[[ TEXT SECTION, beginning ]]

# DNM: Kidney Disease In Dogs



## Huly (Mar 5, 2012)

Kidney Disease In Dogs | Dogs Naturally Magazine

Kidney Disease and Dogs: The Flame of Life

Chinese medicine has a theory as to the over representation of kidney issues. From a Traditional Chinese Veterinary Medical (TCVM) perspective, kidney is considered the “flame of life”. And as our animals age, the flame of life tends to dwindle. When the Qi (pronounced “chee”) or energy of the kidney depletes with age, eventually the organ starts to fail. Hence the reason so many older animals develop kidney issues.

From the TCVM prospective, the kidney is the foundation of life. Kidney Qi is manifest in the hair coat so a dog with a thick vibrant coat is considered to have good kidney Qi.

Considering the kidney is the foundation of health, it’s to be protected and supplemented throughout life by engaging in activities of life in moderation. It’s important not to deplete the kidney prematurely and to support it to thrive throughout a long and healthy life.

The Qi of our animals’ bodies consists of a combination of prenatal and postnatal Qi. Prenatal Qi comes from the kidneys and is considered our animals’ genetics, i.e., what they are born with. Postnatal Qi comes from the lifestyle our animals lead. Are they provided with good, healthy food, moderate exercise and fresh air? Through the processes of the spleen’s digestive functions and the lungs’ oxygenation functions, postnatal Qi is supplemented daily.

The kidney is the energy to the body. The digestive functions need good kidney Qi to warm the gastrointestinal tract so it can digest food properly. This warmth allows the conversion of food to post natal Qi.

Marrow

The kidney is also the source of marrow, which is bone marrow as we view it, but our brain and spinal cord are also considered bone marrow. As our animals age, their marrow depletes, leading to changes in memory, dizziness, vertigo, dementia and other diminishing mental capacities. Depletion of spinal cord marrow is certainly seen in older dogs as weakness to the hind limbs.

The marrow of kidney manufactures blood and dominates bones. Animals with chronic kidney failure will also develop anemia from decreased red blood cell production. The kidney is the source for erythropoietin, which is a hormone that stimulates red blood cell production.

The bones of the aged weaken and become more brittle. The teeth are also considered bone in TCVM. Compare the beautiful white teeth of a young dog to the teeth of a senior dog. The senior dog’s teeth are less white almost cream colored with some opacity. That is evidence of depletion of kidney marrow. Loose teeth or poor quality teeth are also a reflection of the balance of kidney.

Ruler Of The Mansion

The lower back area is considered the lumbar mansion and this is where the kidneys are located anatomically. The kidney is said to rule the lumbar mansion. Lower back pain and weakness are commonly seen in the older pet. The kidney is associated with bones in general and in particular, the lumbar vertebrae or lower back. Therefore, deep seated lumbar back pain, weakness of the knees and of the lower back are a reflection of the balance of kidney. Tonifying the kidney through acupuncture and Chinese herbs can help to strengthen the lower back.

[[ TEXT SECTION, end ]]

PROBLEM DETAILS: Continue the article on kidney disease in dogs from the end of the section about the kidney as ruler of the lumbar mansion.

[[ DATASET EXTRACT, beginning ]]

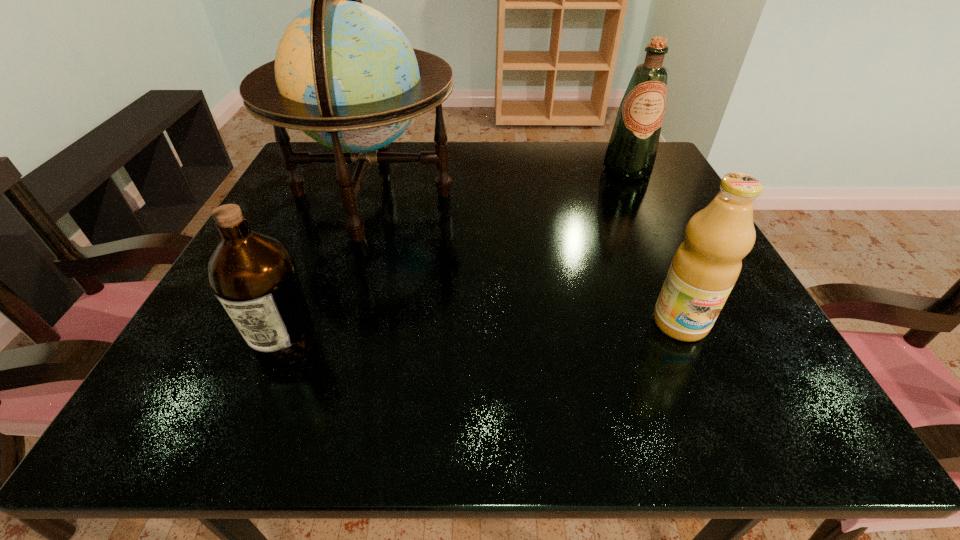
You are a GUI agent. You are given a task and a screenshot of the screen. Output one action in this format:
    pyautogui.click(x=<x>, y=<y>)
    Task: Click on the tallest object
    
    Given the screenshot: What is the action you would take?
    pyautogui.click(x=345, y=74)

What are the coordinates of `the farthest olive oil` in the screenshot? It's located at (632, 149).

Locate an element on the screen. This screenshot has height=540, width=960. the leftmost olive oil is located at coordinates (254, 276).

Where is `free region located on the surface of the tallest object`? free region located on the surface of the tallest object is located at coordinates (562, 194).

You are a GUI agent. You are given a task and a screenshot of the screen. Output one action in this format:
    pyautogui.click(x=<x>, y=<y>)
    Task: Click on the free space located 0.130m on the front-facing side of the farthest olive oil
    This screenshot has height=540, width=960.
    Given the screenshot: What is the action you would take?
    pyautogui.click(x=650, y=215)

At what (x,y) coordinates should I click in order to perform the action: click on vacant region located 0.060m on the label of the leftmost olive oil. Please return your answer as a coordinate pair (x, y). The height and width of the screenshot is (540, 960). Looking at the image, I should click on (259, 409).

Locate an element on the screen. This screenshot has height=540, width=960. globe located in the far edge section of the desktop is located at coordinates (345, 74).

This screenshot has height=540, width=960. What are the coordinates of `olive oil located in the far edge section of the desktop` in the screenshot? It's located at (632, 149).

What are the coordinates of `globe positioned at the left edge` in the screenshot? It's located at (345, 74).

[[ DATASET EXTRACT, end ]]

TASK OUTPUT:
As dogs age, they slowly but surely develop hearing loss. It’s a gradual process, which may seem selective at first but with time, becomes clearly obvious that our older friend has truly lost the ability to hear. The ear is the sensory organ that belongs to the kidney and tinnitus (ringing in the ears), hearing loss, and deafness may occur as a result of kidney deficiency. As the flame of life depletes, so does the ability to hear.

We’ve all heard the wonderful older dog making his way down the hall of his house with louder harsher breathing. He seems fine but his breathing is louder and more labored than it was when he was young. The lung takes in oxygen from the air he breathes and the kidney pulls lung Qi down to cover the body and oxygenate all of his tissues. When the kidney is aged and the kidney Qi is decreased, the kidney doesn’t have the strength to pull lung Qi downward and this is heard as labored breathing.

An internal branch of the kidney meridian connects to the throat and reflects the clinical manifestation of a dry raspy cough in kidney yin deficient dogs. Heat in the mouth, a dry tongue, swollen throat, and a sore dry throat are also symptoms of kidney dryness.

In many older animals diagnosed with kidney issues, whether it be kidney insufficiency, kidney failure, chronic or acute, elevated BUN or creatinine, there is almost always some indication of diminishing Kidney Qi prior to the diagnosis or prior to the failure of the kidney itself.

There are three main types of kidney deficiency issues seen in dogs including kidney yin deficiency, kidney Qi deficiency, and kidney yang deficiency.

Kidney Yin Deficiency

Kidney is the source of all yin or fluids in the body. The symptoms to identify this presentation, kidney yin deficiency, include fatigue, general dryness, low back pain, anxiety, frequent urination, increased thirst, dry coat, vertigo, hearing loss, marginal vision, soreness and weakness of the lower back and hind limbs, panting at night, and marginal kidney function with mild elevation of BUN and creatinine levels. The acupuncture, herbs, and food chosen would be yin tonifying to nourish the yin.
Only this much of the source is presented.